I’ll never forget the first time I saw a “presentation” or “display” tea. I was at a tea industry show and saw a mob of people surrounding a table. I’ve never been a very patient person so I maneuvered my way into the swarm and finally saw what everyone was staring at – a glass pot with an amazing flower that was expanding in the water in the center of the pot. It reminded me of fireworks: the sky is black, you hear a muffled explosion and then you see a series of colorful bursts followed by an audible gasp, “Aah!” I arrived too late to witness the flower opening, but the finished product was indeed amazing.

These hand- tied bundles are expertly crafted by artisans and represent an art form. I’ve researched this craft and learned that these were banned during the Cultural Revolution because the powers that be perceived the flowering teas as being frivolous and wasteful. I can imagine that all art could be seen from that limited vantage point.

I’ve come to learn a bit more about the wasteful part, however. Because of the delicate nature of the tea leaf, it must be cared for with considerable attention if it is to remain fresh and optimal for the brewing process. It needs to be carefully stored away from light with minimal necessary handling. It is the very act of precision manipulation and tying with silk thread that causes the flowering teas to be handled excessively. The varietal of tea leaf is also different from other green teas as it is particularly supple, allowing for the elaborate and intricate tying into bundles. You can imagine the acids released from the hands of the artisans as they tie these tiny bundles into art. If you haven’t seen a display tea yet, please check it out.

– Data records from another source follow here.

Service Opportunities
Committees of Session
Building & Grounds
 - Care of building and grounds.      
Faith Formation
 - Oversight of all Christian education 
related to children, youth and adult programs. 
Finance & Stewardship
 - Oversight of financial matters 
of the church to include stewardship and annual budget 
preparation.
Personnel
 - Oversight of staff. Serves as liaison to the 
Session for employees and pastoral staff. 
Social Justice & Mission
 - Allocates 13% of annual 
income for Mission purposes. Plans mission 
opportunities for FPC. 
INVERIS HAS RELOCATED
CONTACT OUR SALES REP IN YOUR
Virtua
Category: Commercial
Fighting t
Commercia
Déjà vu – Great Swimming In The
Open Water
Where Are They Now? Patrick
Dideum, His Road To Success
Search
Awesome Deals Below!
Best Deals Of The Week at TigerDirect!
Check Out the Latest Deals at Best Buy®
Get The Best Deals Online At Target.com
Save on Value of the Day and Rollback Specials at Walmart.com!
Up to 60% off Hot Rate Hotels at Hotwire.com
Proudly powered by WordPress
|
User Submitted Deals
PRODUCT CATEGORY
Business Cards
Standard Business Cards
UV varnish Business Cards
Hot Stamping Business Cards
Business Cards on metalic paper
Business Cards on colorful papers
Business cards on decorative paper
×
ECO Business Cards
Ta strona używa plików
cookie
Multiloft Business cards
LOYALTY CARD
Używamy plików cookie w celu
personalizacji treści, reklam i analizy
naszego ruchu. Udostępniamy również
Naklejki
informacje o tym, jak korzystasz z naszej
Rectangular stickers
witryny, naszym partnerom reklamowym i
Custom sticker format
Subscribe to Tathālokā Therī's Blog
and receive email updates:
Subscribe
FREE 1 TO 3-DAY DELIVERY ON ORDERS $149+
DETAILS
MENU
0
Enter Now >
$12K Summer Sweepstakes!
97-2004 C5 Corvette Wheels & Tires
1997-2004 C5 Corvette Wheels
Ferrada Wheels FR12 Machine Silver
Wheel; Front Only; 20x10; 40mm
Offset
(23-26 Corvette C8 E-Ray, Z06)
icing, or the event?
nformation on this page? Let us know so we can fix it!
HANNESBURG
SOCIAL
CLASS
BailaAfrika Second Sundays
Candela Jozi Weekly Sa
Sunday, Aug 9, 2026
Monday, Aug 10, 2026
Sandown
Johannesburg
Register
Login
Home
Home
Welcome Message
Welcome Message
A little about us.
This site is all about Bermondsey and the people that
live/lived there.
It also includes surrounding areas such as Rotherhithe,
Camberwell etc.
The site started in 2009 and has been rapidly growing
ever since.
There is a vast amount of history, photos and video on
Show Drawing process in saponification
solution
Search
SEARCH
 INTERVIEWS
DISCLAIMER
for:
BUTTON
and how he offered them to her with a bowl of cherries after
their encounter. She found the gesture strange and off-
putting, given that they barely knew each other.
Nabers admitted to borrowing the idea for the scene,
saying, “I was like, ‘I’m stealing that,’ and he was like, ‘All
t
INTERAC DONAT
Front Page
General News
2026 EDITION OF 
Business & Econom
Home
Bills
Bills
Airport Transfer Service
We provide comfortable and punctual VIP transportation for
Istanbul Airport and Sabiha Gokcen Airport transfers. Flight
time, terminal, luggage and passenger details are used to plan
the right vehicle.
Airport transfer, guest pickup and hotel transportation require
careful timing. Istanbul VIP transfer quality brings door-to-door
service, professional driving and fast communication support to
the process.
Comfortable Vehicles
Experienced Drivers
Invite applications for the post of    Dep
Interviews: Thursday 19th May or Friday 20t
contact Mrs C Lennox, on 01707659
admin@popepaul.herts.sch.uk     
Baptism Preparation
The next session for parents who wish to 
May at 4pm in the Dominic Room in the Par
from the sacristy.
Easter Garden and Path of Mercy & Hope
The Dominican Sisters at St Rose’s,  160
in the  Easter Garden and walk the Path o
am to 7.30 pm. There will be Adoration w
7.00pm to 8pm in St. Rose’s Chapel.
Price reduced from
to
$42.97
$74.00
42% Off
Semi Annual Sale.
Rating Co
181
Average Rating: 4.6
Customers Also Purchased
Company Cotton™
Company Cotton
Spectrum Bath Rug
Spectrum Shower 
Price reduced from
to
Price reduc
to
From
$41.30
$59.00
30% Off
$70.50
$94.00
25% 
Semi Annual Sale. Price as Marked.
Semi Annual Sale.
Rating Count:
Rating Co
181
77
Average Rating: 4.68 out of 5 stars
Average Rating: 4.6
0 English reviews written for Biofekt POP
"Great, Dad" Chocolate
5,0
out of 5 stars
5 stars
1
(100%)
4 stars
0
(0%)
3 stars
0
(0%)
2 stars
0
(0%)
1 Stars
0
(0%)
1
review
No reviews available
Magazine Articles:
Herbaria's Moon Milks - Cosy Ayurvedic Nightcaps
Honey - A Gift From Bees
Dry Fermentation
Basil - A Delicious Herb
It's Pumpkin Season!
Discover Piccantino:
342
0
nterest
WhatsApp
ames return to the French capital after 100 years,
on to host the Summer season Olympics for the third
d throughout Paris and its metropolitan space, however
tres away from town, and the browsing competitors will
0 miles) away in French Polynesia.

It’s truly unbelievable.

When I went to China two years ago, I looked for some of these teas, imagining what might be available in China. The only places I saw them offered were in tourist areas. It was apparent that the Chinese didn’t drink this tea. I have sampled numerous such teas and the best I can say is . . . some of them weren’t too bad. But, it’s not what I’m looking for in my cup of tea. I demand a delicious cup of tea. I am a strong advocate for the arts, in all forms. I believe this craft is quite fascinating. By all means, dazzle your friends and family with a presentation tea in a glass pot or cup.; just be sure to provide another pot of tea for their gustatory satisfaction.